Is it too early to get festive? As I type this, I'm running back and forth from kitchen to computer in 10-minute intervals; answering the demanding call of my oven's timer. One batch was a casualty - the sad victim of someone's husband 'helping' by turning the timer off. Yet, he leaves the cookies inside unbeknownst to the baker. Who does this sort of thing?!? I choose to overcome and forge ahead. Hope you all enjoy the ooey-gooey goodness of this traditional favourite in the Green household.

Holiday M&M Cookies

1 1/2 cups unsalted butter
1 1/2 cups brown sugar
1 1/2 cups white sugar

Cream together then add:

3 beaten eggs
4 1/2 cups Quaker Minute Oats
1 1/2 teaspoon vanilla extract
2 1/4 cup flour
1 1/2 teaspoons soda
2 bags Christmas Coloured M&Ms (220 gram bag)

Drop on cookie sheet then bake at 350 for ten minutes. Keep husband away from kitchen.

Thursday, November 19, 2009

Denise before she could cook

Ode To Denise

Did I ever mention how awesome my sister-in-law is with spatula in hand? Denise wasn't always the gourmet chef we see before us today. She's come a long way since her newlywed days of running out of the house crying over her dry roast beef dinners and coffee gravy (okay, I was her partner in crime with the coffee gravy).

So this page is a tribute to Denise. For all the meals she fed me and my brothers when we were hungry, we applaud you. There is never a day or night (no matter the hour) she won't whip out her frying pan and rustle up some grub for friends, neighbours or in-laws. Her culinary creations have blossomed and flourished and we all reap the benefits of her talents. I won't go into detail about how she beat me at the fair this year with her pickled beans, nor will I rub it into my mother about Denise's blue ribbon Salsa (squeezing Ma Lynne into a cool, second place).

Here is one of my fave's. Anything that cooks while I'm at work will always hit the top of my list. Great for a crispy, cold day! Cheers to Denise - we love you!

Harvest Corn Chowder with Bacon & Cheddar
photo courtesy of Mark and Andrea Busse

1 lb bacon, chopped
1 medium onion, chopped
3 stalks celery, chopped
2 medium potatoes , diced
1 sweet potato, diced
1 large can cream corn
4 cups frozen corn kernels
3 ½ cups chicken stock
1 bay leaf
1 tsp salt
½ tsp pepper
2 tbsp butter
2 tbsp flour
1 can (13oz) evaporated milk
1 cup grated cheddar

1. In a large nonstick skillet over medium heat, cook bacon, onions and celery for 5 minutes or until onions are translucent. With slotted spoon, transfer mixture to slow cooker.

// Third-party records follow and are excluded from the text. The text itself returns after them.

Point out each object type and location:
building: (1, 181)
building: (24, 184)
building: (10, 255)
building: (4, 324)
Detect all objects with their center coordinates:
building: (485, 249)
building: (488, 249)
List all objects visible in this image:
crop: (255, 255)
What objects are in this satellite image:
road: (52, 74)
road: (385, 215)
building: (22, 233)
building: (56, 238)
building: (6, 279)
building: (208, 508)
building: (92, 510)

2. Add potatoes, corn, stock, bay leaf, salt and pepper to slow cooker; stir to combine. Cover and cook on low for 8 to 10 hours or on high for 4 to 6 hours, until vegetables are tender and soup is bubbling. Remove bay leaf and discard.

3. In a saucepan over medium-high heat, melt butter. Add flour and stir to make smooth paste. Slowly add milk, whisking constantly to combine. Bring mixture to boil, whisking constantly until thickened. Remove form heat and stir in cheese until completely melted. Gradually stir mixture into slow cooker. Cover and cook on high for 20 minutes. Serve garnished with additional cheddar and chopped fresh parsley, if desired.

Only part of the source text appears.